_Instruction_: Determine the number of lines in the data that contain "lalu", and write only that number.

>>>

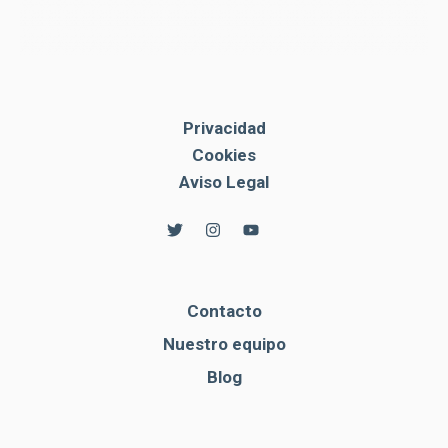
Privacidad
Cookies
Aviso Legal
Contacto
Nuestro equipo
Blog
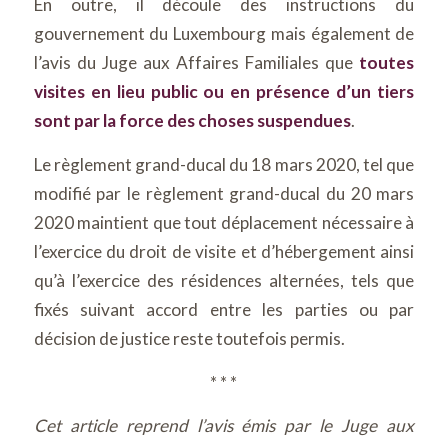
En outre, il découle des instructions du
gouvernement du Luxembourg mais également de
l’avis du Juge aux Affaires Familiales que
toutes
visites en lieu public ou en présence d’un tiers
sont par la force des choses suspendues
.
Le règlement grand-ducal du 18 mars 2020, tel que
modifié par le règlement grand-ducal du 20 mars
2020 maintient que tout déplacement nécessaire à
l’exercice du droit de visite et d’hébergement ainsi
qu’à l’exercice des résidences alternées, tels que
fixés suivant accord entre les parties ou par
décision de justice reste toutefois permis.
* * *
Cet article reprend l’avis émis par le Juge aux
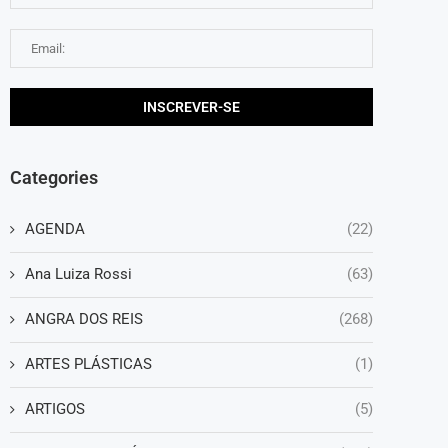
Categories
AGENDA
(22)
Ana Luiza Rossi
(63)
ANGRA DOS REIS
(268)
ARTES PLÁSTICAS
(1)
ARTIGOS
(5)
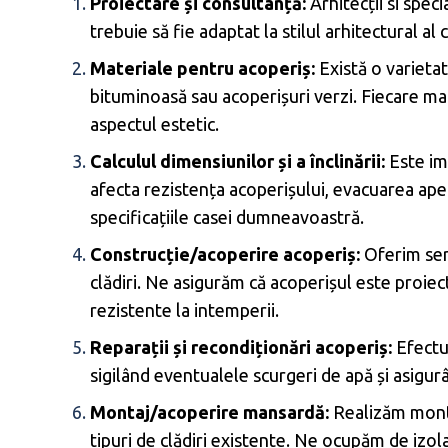
Proiectare și consultanță:
Arhitecții si speci
trebuie să fie adaptat la stilul arhitectural al 
Materiale pentru acoperiș:
Există o varietat
bituminoasă sau acoperișuri verzi. Fiecare mate
aspectul estetic.
Calculul dimensiunilor și a înclinării:
Este imp
afecta rezistența acoperișului, evacuarea apei 
specificațiile casei dumneavoastră.
Construcție/acoperire acoperiș:
Oferim serv
clădiri. Ne asigurăm că acoperișul este proiect
rezistente la intemperii.
Reparații și recondiționări acoperiș:
Efectuă
sigilând eventualele scurgeri de apă și asigurâ
Montaj/acoperire mansardă:
Realizăm montaj
tipuri de clădiri existente. Ne ocupăm de izol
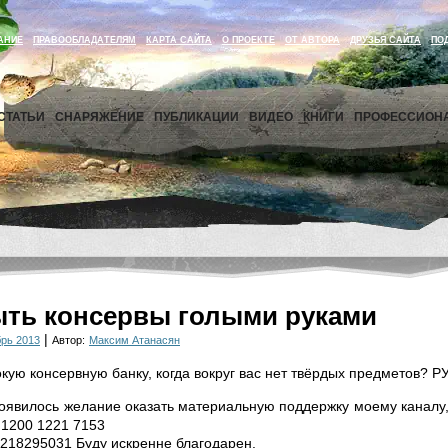
АНИЕ
ПРАВООБЛАДАТЕЛЯМ
КАРТА САЙТА
О ПРОЕКТЕ
ОТ АВТОРА
ДРУЗЬЯ САЙТА
ПО
СТАТЬИ
СНАРЯЖЕНИЕ
ПУБЛИКАЦИИ
ВИДЕО
КНИГИ
ПРОФЕССИОН
ыть консервы голыми руками
|
рь 2013
Автор:
Максим Атанасян
окую консервную банку, когда вокруг вас нет твёрдых предметов?
 появилось желание оказать
материальную поддержку моему каналу
1200 1221 7153
218295031 Буду искренне благодарен.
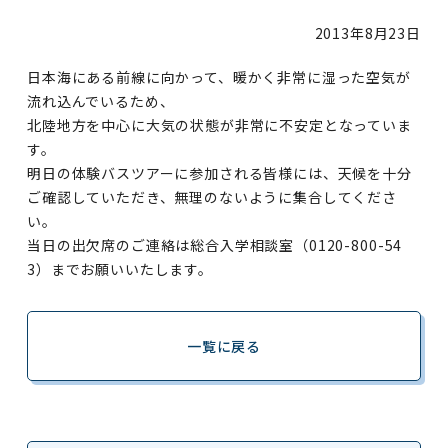
2013年
8月23日
日本海にある前線に向かって、暖かく非常に湿った空気が
流れ込んでいるため、
北陸地方を中心に大気の状態が非常に不安定となっていま
す。
明日の体験バスツアーに参加される皆様には、天候を十分
ご確認していただき、無理のないように集合してくださ
い。
当日の出欠席のご連絡は総合入学相談室（0120-800-54
3）までお願いいたします。
一覧に戻る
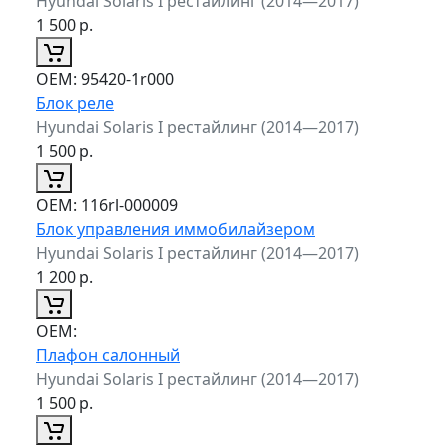
Hyundai Solaris I рестайлинг (2014—2017)
1 500
р.
ОЕМ:
95420-1r000
Блок реле
Hyundai Solaris I рестайлинг (2014—2017)
1 500
р.
ОЕМ:
116rl-000009
Блок управления иммобилайзером
Hyundai Solaris I рестайлинг (2014—2017)
1 200
р.
ОЕМ:
Плафон салонный
Hyundai Solaris I рестайлинг (2014—2017)
1 500
р.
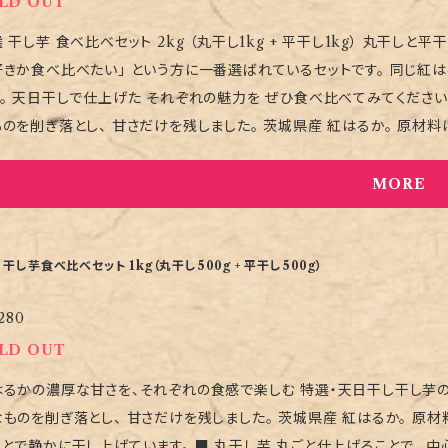
LD OUT
し芋 食べ比べセット 2kg （丸干し1kg + 平干し1kg） 丸干しと平干し、 両方の美味しさを楽しめる食べ比べセットです。 「どちら
食べ比べたい」 という方に一番選ばれているセットです。 同じ紅はるかでも、 形が変わるだけで 甘さの感じ方や食感が変わり
厚な甘さを、 それぞれの食感で楽しむ 余計
ぎ落とし、 甘さだけを残しました。 茨城県産 紅はるか。 原材料は、それだけ。 砂糖も、保存料も使わず、 冬の太陽と潮風の
し上げています。 【丸干し芋】 丸ごと仕上げることで、 中心までゆっくりと甘みが凝縮。 外はやわらかく、 中は蜜のよう
いです。 【平干し芋】 丁寧にスライスし、 均一に干し上げた王道の一枚。 しっとりとした口あ
MORE
んだ甘み。 素材そのものの美味しさを そのまま味わえます。 【食べ比べの楽しみ方】 丸干しは、濃厚で満足感のある
しは、軽やかで食べやすい甘さ。 同じ紅はるかでも、 形が変わるだけで 味わいと食感が変わります。 ぜひ食べ比べて、 お好
つけてみてください。 【保存方法】 到着後は冷蔵保存をおすすめします。 長期保存する場合は冷凍保存が可能です。 自
 干し芋食べ比べセット 1kg（丸干し500g + 平干し500g）
のため、 干し芋同士がくっつく場合があります。 【ご購入前に】 ご購入前に、必ずトップページの 「購入前の注意事項」をご確認
280
ため、 再入荷時期に関するお問い合わせには お答えできません。 【今シーズンの
ついて】 干し芋は天日干しのため、 作れる量に限りがあります。 そのため、販売できる期間も 残りわずかとなってきました。 今シ
LD OUT
ズンの干し芋を楽しめる 最後のタイミングになりますので、 よろしければ
るかの濃厚な甘さを、それぞれの食感で楽しむ 特選・天日干し干し芋の贅沢食べ比べセットです。 丸
ものを削ぎ落とし、 甘さだけを残しました。 茨城県産 紅はるか。 原材
干し上げています。 ■ 丸干し芋 丸ごと仕上げることで、 中心までゆっくりと甘みが凝縮。 外はやわらかく、 中は蜜のよ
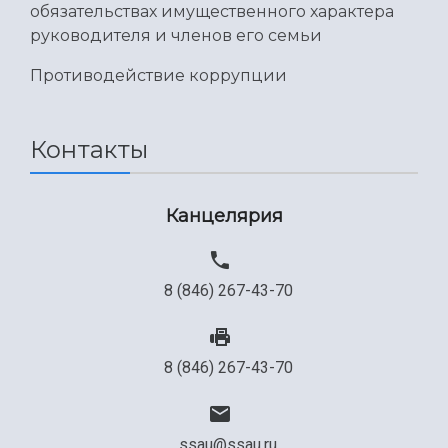
обязательствах имущественного характера
руководителя и членов его семьи
Противодействие коррупции
Контакты
Канцелярия
8 (846) 267-43-70
8 (846) 267-43-70
ssau@ssau.ru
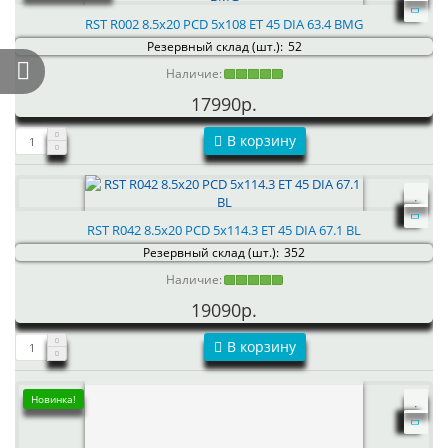
RST R002 8.5x20 PCD 5x108 ET 45 DIA 63.4 BMG
Резервный склад (шт.):
52
Наличие:
17990р.
В корзину
RST R042 8.5x20 PCD 5x114.3 ET 45 DIA 67.1 BL
Резервный склад (шт.):
352
Наличие:
19090р.
В корзину
Новинка!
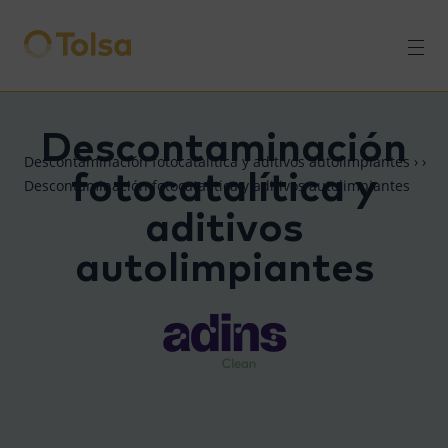
Men
Descontaminación
Descontaminación fotocatalítica y aditivos autolimpiantes
›
›
fotocatalítica y
Descontaminación fotocatalítica y aditivos autolimpiantes
aditivos
autolimpiantes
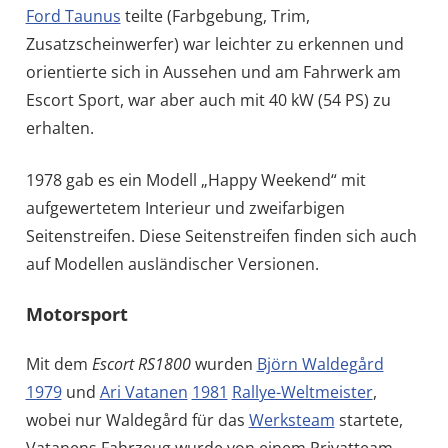
Ford Taunus
teilte (Farbgebung, Trim,
Zusatzscheinwerfer) war leichter zu erkennen und
orientierte sich in Aussehen und am Fahrwerk am
Escort Sport, war aber auch mit 40 kW (54 PS) zu
erhalten.
1978 gab es ein Modell „Happy Weekend“ mit
aufgewertetem Interieur und zweifarbigen
Seitenstreifen. Diese Seitenstreifen finden sich auch
auf Modellen ausländischer Versionen.
Motorsport
Mit dem
Escort RS1800
wurden
Björn Waldegård
1979
und
Ari Vatanen
1981
Rallye-Weltmeister
,
wobei nur Waldegård für das
Werksteam
startete,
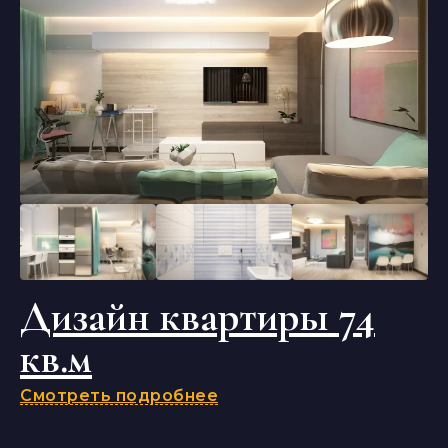
Дизайн квартиры 74
кв.м
Смотреть подробнее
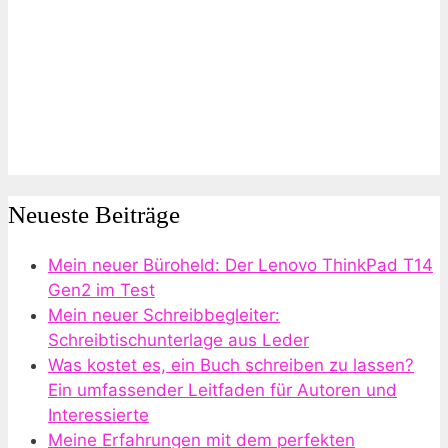
Neueste Beiträge
Mein neuer Büroheld: Der Lenovo ThinkPad T14
Gen2 im Test
Mein neuer Schreibbegleiter:
Schreibtischunterlage aus Leder
Was kostet es, ein Buch schreiben zu lassen?
Ein umfassender Leitfaden für Autoren und
Interessierte
Meine Erfahrungen mit dem perfekten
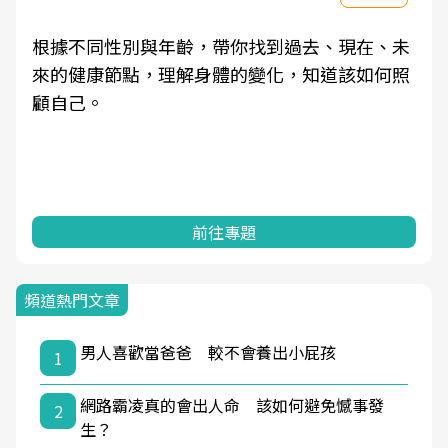
根據不同性別與年齡，帶你找到過去、現在、未
來的健康節點，理解身體的變化，知道該如何照
顧自己。
前往專題
頻道熱門文章
男人喜歡當爸爸 較不會養出小屁孩
1
網路霸凌真的會出人命 該如何避免憾事發
2
生？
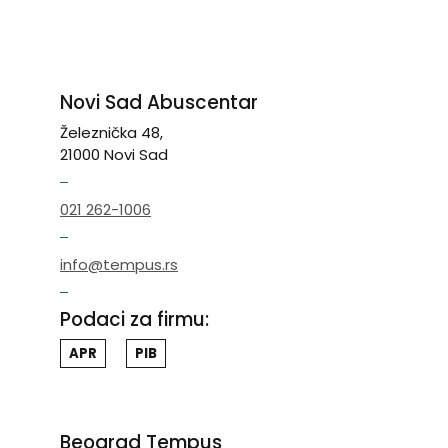
Novi Sad Abuscentar
Železnička 48,
21000 Novi Sad
021 262-1006
info@tempus.rs
Podaci za firmu:
APR
PIB
Beograd Tempus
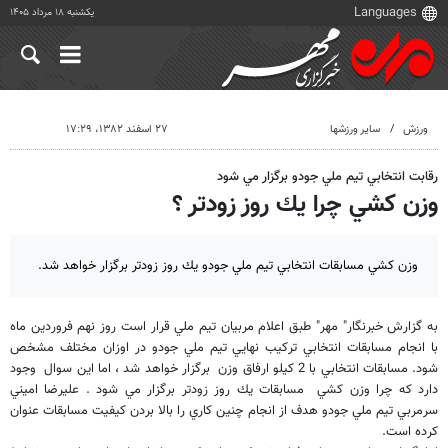
یکشنبه ۱۸ مرداد ۱۴۰۵
ورزش
سایر ورزشها
۲۷ اسفند ۱۳۸۲، ۱۷:۲۹
رقابت انتخابي تيم ملي جودو برگزار مي شود
وزن كشي چرا يك روز زودتر ؟
وزن كشي مسابقات انتخابي تيم ملي جودو يك روز زودتر برگزار خواهد شد.
به گزارش خبرنگار" مهر" طبق اعلام مربيان تيم ملي قرار است روز نهم فروردين ماه
با انجام مسابقات انتخابي تركيب نهايي تيم ملي جودو در اوزان مختلف مشخص
شود. مسابقات انتخابي با 2 كيلو ارفاق وزن برگزار خواهد شد ، اما اين سوال وجود
دارد كه چرا وزن كشي مسابقات يك روز زودتر برگزار مي شود . عليرضا اميني
سرمربي تيم ملي جودو هدف از انجام چنين كاري را بالا بردن كيفيت مسابقات عنوان
كرده است.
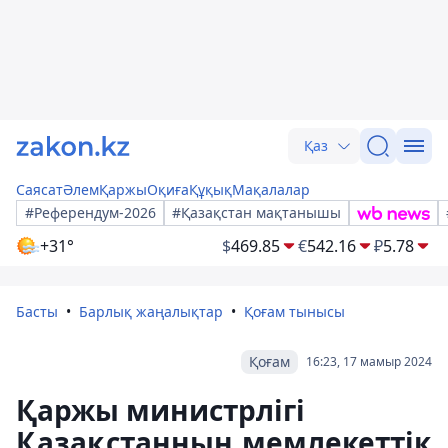
Қаз
Саясат
Әлем
Қаржы
Оқиға
Құқық
Мақалалар
#Референдум-2026
#Қазақстан мақтанышы
+31°
$
469.85
€
542.16
₽
5.78
Басты
Барлық жаңалықтар
Қоғам тынысы
Қоғам
16:23, 17 мамыр 2024
Қаржы министрлігі
Қазақстанның мемлекеттік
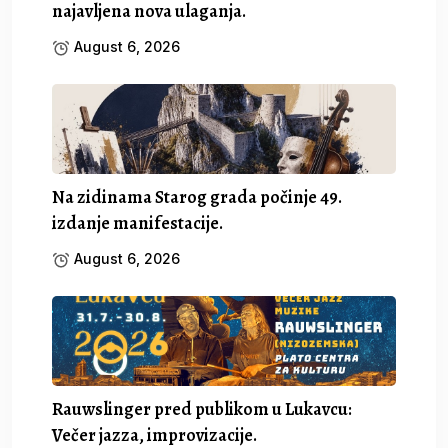
najavljena nova ulaganja.
August 6, 2026
Na zidinama Starog grada počinje 49.
izdanje manifestacije.
August 6, 2026
Rauwslinger pred publikom u Lukavcu:
Večer jazza, improvizacije.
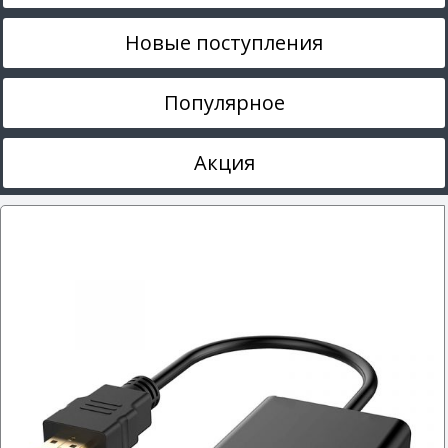
Новые поступления
Популярное
Акция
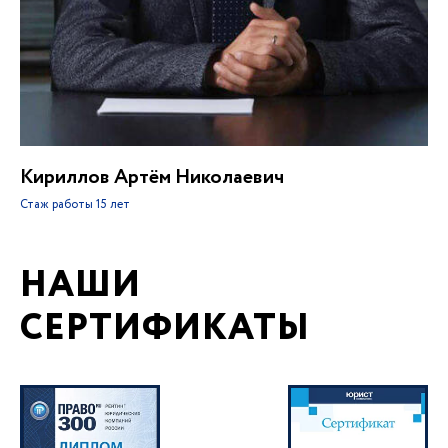
Кириллов Артём Николаевич
Стаж работы
15 лет
НАШИ
СЕРТИФИКАТЫ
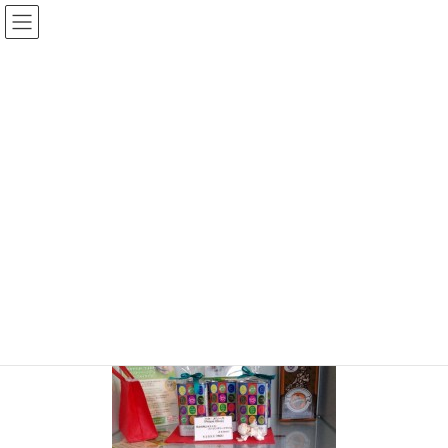
コ
ナ
オーリオ・イル・レガーロ
ン
ビ
テ
ゲ
ン
ー
投稿
ツ
シ
へ
ョ
ス
ン
HOME
母の日は！（５月８日）
20160506_140040
キ
に
ッ
移
プ
動
2016年5月6日
20160506_140040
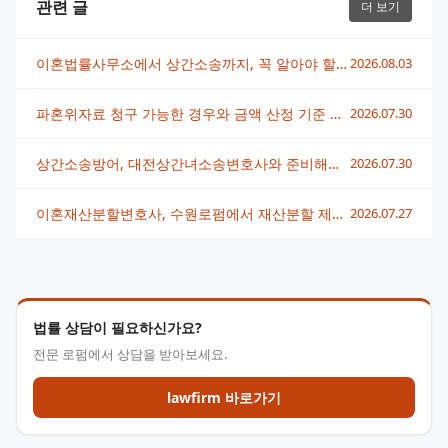
관련 글
더 보기
이혼법률사무소에서 상간소송까지, 꼭 알아야 할 대응 전략
2026.08.03
파혼위자료 청구 가능한 경우와 금액 산정 기준 총정리
2026.07.30
상간소송방어, 대전상간녀소송변호사와 준비해야 할 것들
2026.07.30
이혼재산분할변호사, 수원로펌에서 재산분할 제대로 받는 법
2026.07.27
법률 상담이 필요하신가요?
전문 로펌에서 상담을 받아보세요.
lawfirm 바로가기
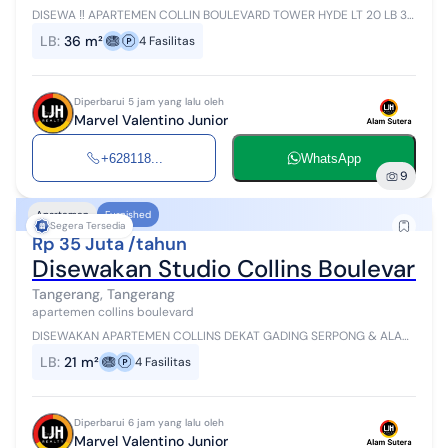
DISEWA ‼️ APARTEMEN COLLIN BOULEVARD TOWER HYDE LT 20 LB 36
m2 KT 1 KM 1 Full furnished Harga sewa 56 juta/tahun exc IPL
LB
:
36 m²
4
Fasilitas
Diperbarui 5 jam yang lalu oleh
Marvel Valentino Junior
+628118...
WhatsApp
9
Apartemen
Furnished
Segera Tersedia
Rp 35 Juta /tahun
Disewakan Studio Collins Boulevard Lt
Tangerang, Tangerang
apartemen collins boulevard
DISEWAKAN APARTEMEN COLLINS DEKAT GADING SERPONG & ALAM
SUTERA Full funish baru dan multifungsi Unit Studio Lantai 33 Luas
LB
:
21 m²
4
Fasilitas
21 Full furnish View ...
Diperbarui 6 jam yang lalu oleh
Marvel Valentino Junior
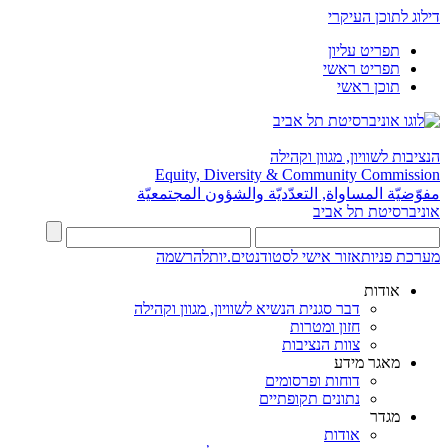
דילוג לתוכן העיקרי
תפריט עליון
תפריט ראשי
תוכן ראשי
הנציבות לשוויון, מגוון וקהילה
Equity, Diversity & Community Commission
مفوّضيّة المساواة, التعدّديّة والشؤون المجتمعيّة
אוניברסיטת תל אביב
מערכת פניות
אזור אישי לסטודנטים.יות
להרשמה
אודות
דבר סגנית הנשיא לשוויון, מגוון וקהילה
חזון ומטרות
צוות הנציבות
מאגר מידע
דוחות ופרסומים
נתונים תקופתיים
מגדר
אודות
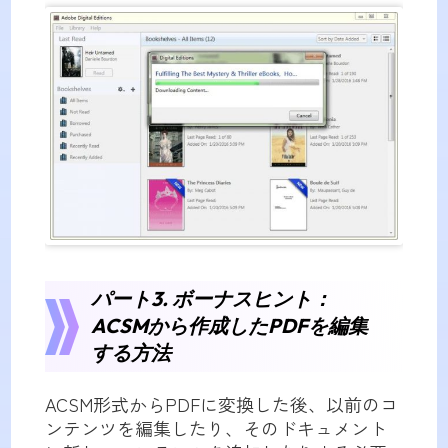
パート3. ボーナスヒント：
ACSMから作成したPDFを編集
する方法
ACSM形式からPDFに変換した後、以前のコ
ンテンツを編集したり、そのドキュメント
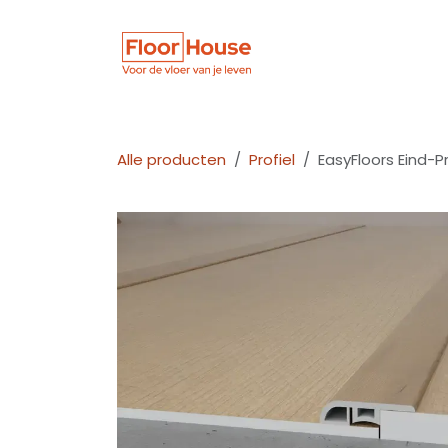
Overslaan naar inhoud
Winkel
Vloer
Alle producten
Profiel
EasyFloors Eind-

<<<

_Answer box_: 2